The Congressional Review Act is a reckless tool
A new Congress and president have always had the power to repeal regulations enacted by prior administrations. Elections, after all, have consequences, and changes in policy are one of those consequences. A new Congress can pass legislation directing federal agencies to repeal and replace an offending rule, and once signed into law by the president, the agency must do so.
That’s the process our Founding Fathers designed and how things work normally. But the Congressional Review Act of 1996 changed the rules of the game. Though used only once before President Trump took office in 2017, he embraced the CRA to repeal 16 regulations during his first term. He is likely to turn to it again.
Most of the time, resolutions of disapproval under the CRA are more political theater than substantive lawmaking, because the president can simply veto the legislation. The 118th Congress, for example, introduced 117 CRA disapprovals and not one became law.
But when a single political party controls the presidency and both houses of Congress, the CRA becomes a weapon capable of causing vast and indiscriminate damage. That’s because the law creates an expedited process to claw back regulations finalized during the last 60 session days of the prior Congress, and for a new Congress and president to do so without the normal legislative safeguards.
Resolutions of disapproval fast-track decisions by limiting public hearings and debate.

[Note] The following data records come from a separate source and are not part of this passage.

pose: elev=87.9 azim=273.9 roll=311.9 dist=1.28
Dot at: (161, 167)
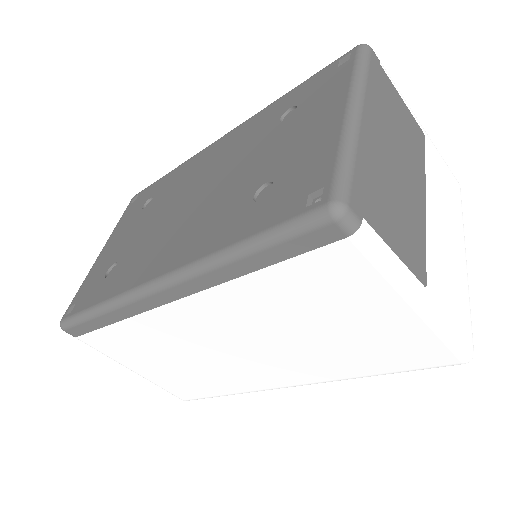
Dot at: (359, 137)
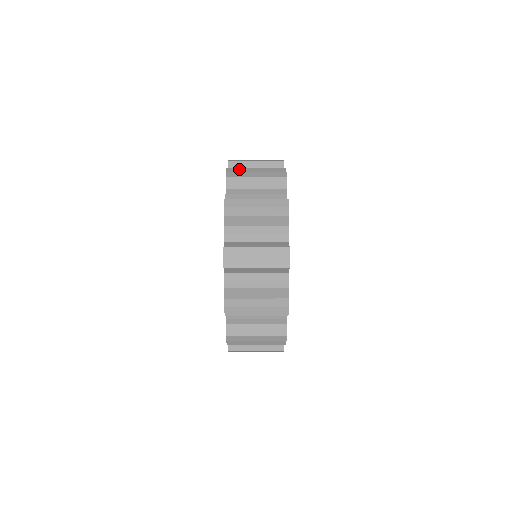
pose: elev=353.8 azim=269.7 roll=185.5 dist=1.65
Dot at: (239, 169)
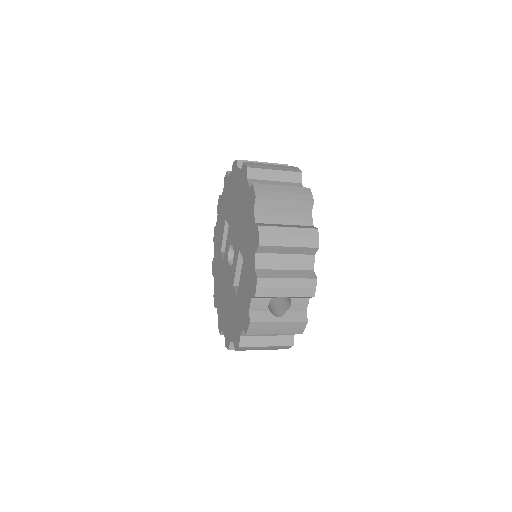
Dot at: occluded
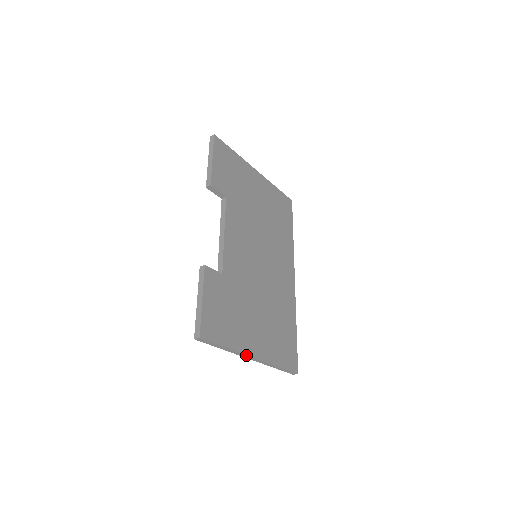
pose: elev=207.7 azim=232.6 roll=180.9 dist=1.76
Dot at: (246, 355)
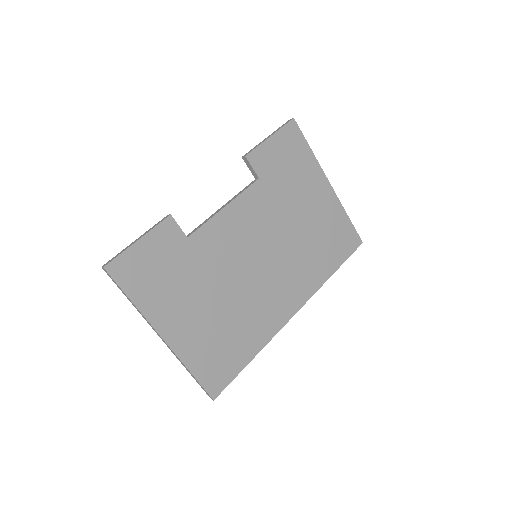
Dot at: (153, 327)
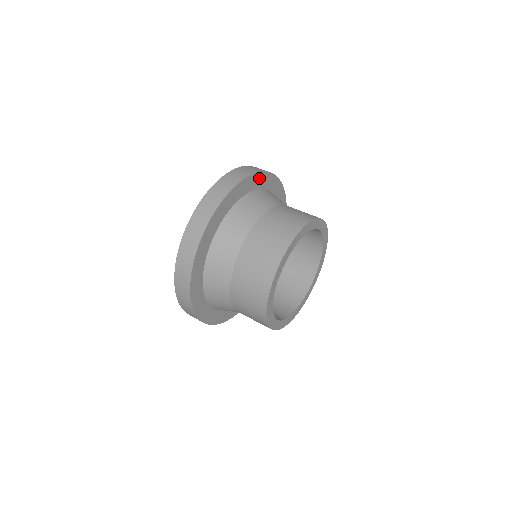
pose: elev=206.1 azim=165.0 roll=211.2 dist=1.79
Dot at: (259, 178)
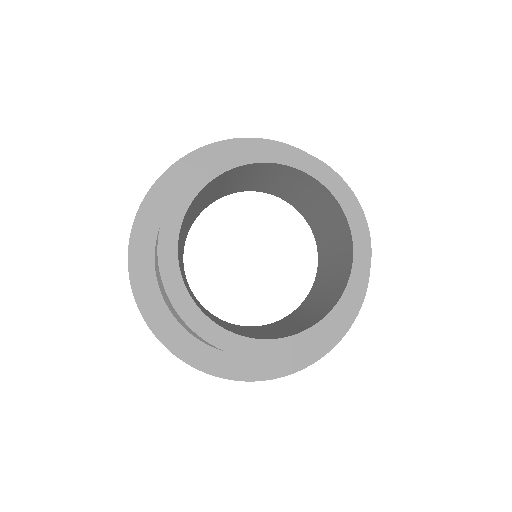
Dot at: (209, 155)
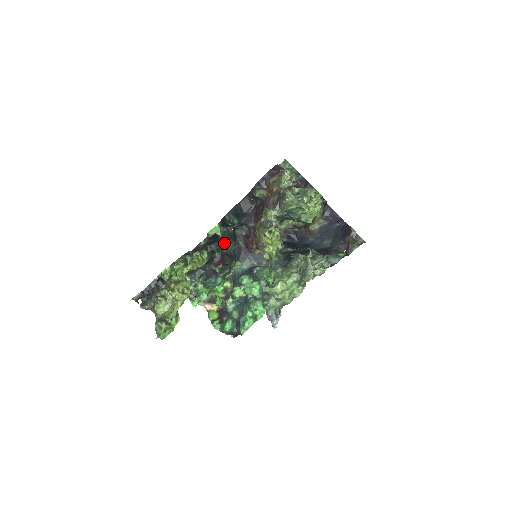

A resolution of disapproval is literally a blank form where members of Congress need only fill in the name of the regulation to be abolished and the agency that issued it. Resolutions do not explain the reason for the repeal or tell an agency how to proceed following the repeal. They are subject to limited Senate debate and cannot be filibustered or amended. The abbreviated process leaves both agencies and the public groping for answers.

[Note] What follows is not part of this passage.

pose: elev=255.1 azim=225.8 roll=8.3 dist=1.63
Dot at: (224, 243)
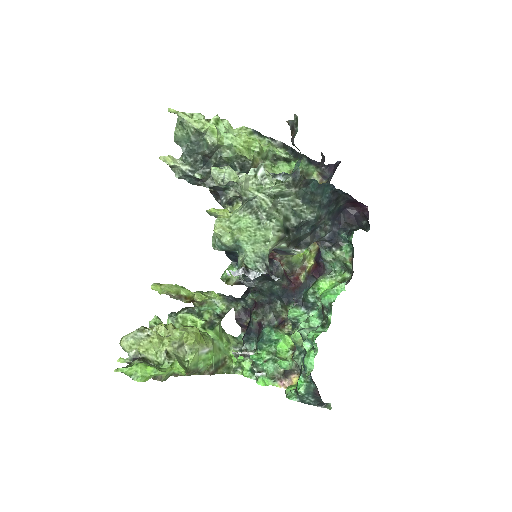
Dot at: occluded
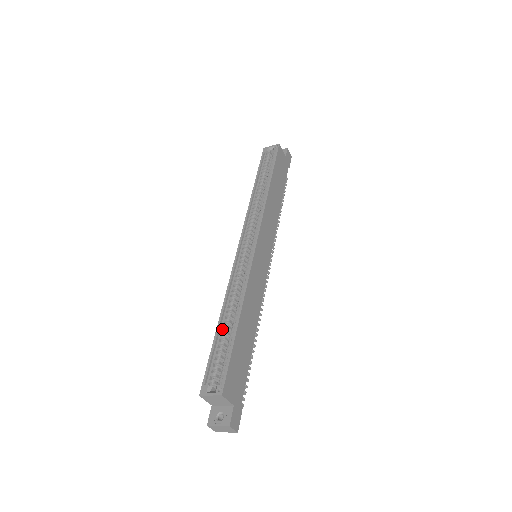
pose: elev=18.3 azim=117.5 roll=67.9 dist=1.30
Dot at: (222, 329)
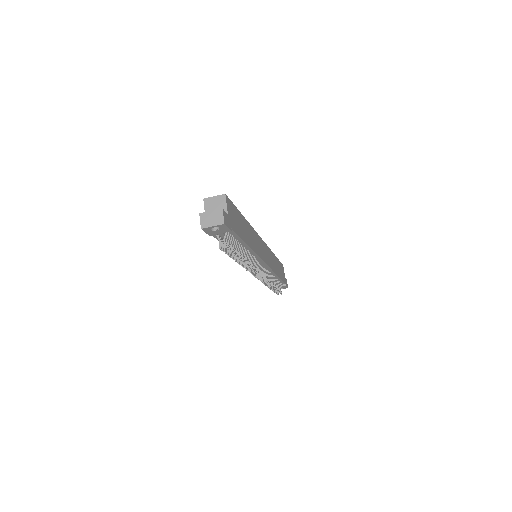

The CRA compounds these problems by telling agencies not to issue a rule that is “substantially the same” as a repealed rule. But the CRA fails to define what “substantially the same” means. This absence of direction is a problem when an agency has a continuing obligation to address a pressing issue, which most do.

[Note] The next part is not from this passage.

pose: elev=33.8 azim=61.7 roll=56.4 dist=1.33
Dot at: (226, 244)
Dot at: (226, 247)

Congress told the EPA to take lead and copper out of our water when it passed the Safe Drinking Water Act, which the EPA did in drinking water standards issued on Oct. 30, 2024. This rule protects up to 900,000 infants, and the rule’s benefits outweigh the costs by a factor of 13 to 1.
The EPA also finalized a rule ensuring that methane, a valuable commodity and potent greenhouse gas, reaches the market instead of escaping into the atmosphere. The rule reduces methane waste by 1.2 million metric tons through 2035 — the equivalent of taking nearly 8 million gas-powered cars off the road for a year — and will have cumulative climate benefits of up to $2 billion.
The Department of Health and Human Services administers Head Start, a program helping more than a million low-income children and their families each year. The department issued a final rule raising salaries for Head Start teachers and making other needed program improvements on Aug. 21 of last year.
These are just three examples of rules that are vulnerable to CRA resolutions of disapproval.
If the Trump administration targets rules like these, which it promises to do, agencies will remain obligated to act without knowing how, or how much, a new rule must depart from the disapproved version. Few agencies rise to such a challenge, opting instead to dedicate their limited resources to other, less perilous tasks. Absent clear standards, people who count on clean water and air, early childhood education and many other important goods and services are left worse off than they were under the vanquished rules.
Reasonable people can disagree about the wisdom of individual regulations, and reasonable people should vigorously debate how to regulate effectively and efficiently. But the CRA stifles discussion precisely when we need it the most. The law’s resolutions of disapproval are the tool of lawmakers more interested in making headlines than in solving problems.
We need legislators to do the hard work of building a better union, not to recklessly destroy rules drafted through a lengthy and public process. Congress, please don’t salt the earth by using the CRA.
John C. Ruple is a research professor of law at the University of Utah’s S.J. Quinney College of Law, and director of the Law and Policy Program at its Wallace Stegner Center for Land, Resources and the Environment. He served as senior counsel in the White House Council on Environmental Quality during the Biden administration.